What is being asked: Put the lines of the material below into a Markdown table with the columns "No." and "Line," giving each line its own numbered row. Skip blank lines, and leave the pictures out.

(A series of records)
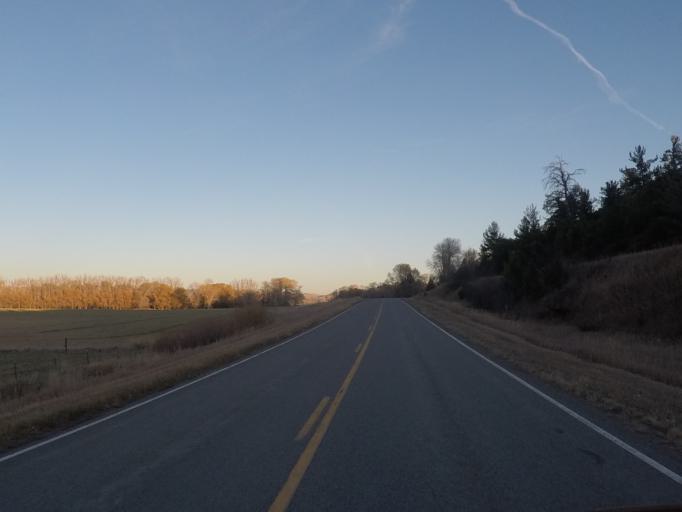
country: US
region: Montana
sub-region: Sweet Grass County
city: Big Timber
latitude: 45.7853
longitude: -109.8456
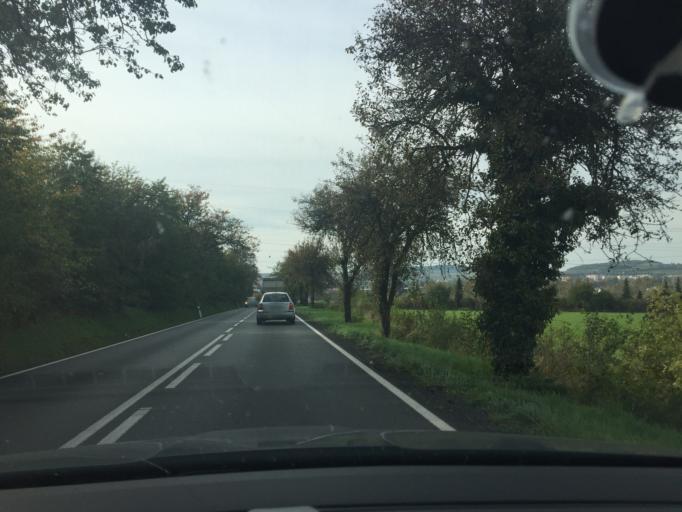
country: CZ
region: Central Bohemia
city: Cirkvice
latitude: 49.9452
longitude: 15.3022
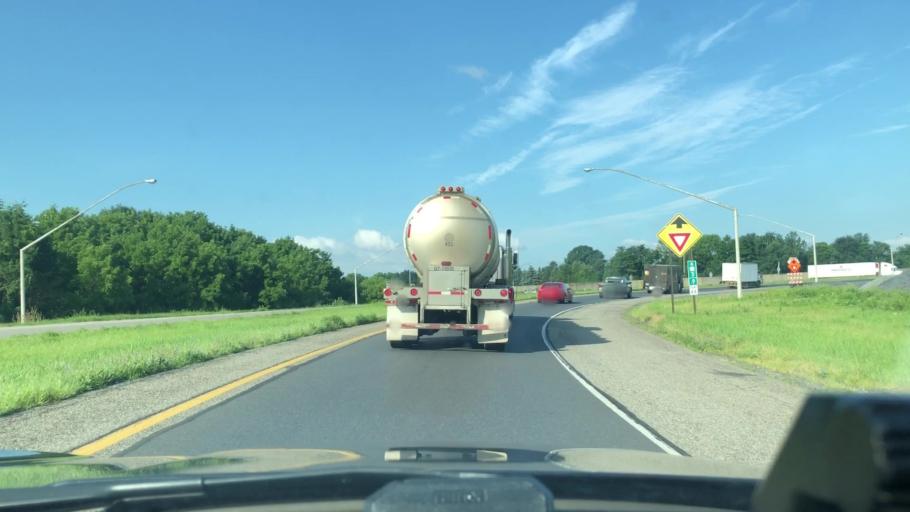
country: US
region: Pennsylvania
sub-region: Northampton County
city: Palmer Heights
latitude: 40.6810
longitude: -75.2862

Exercise output:
| No. | Line |
|---|---|
| 1 | country: US |
| 2 | region: Montana |
| 3 | sub-region: Sweet Grass County |
| 4 | city: Big Timber |
| 5 | latitude: 45.7853 |
| 6 | longitude: -109.8456 |
| 7 | country: CZ |
| 8 | region: Central Bohemia |
| 9 | city: Cirkvice |
| 10 | latitude: 49.9452 |
| 11 | longitude: 15.3022 |
| 12 | country: US |
| 13 | region: Pennsylvania |
| 14 | sub-region: Northampton County |
| 15 | city: Palmer Heights |
| 16 | latitude: 40.6810 |
| 17 | longitude: -75.2862 |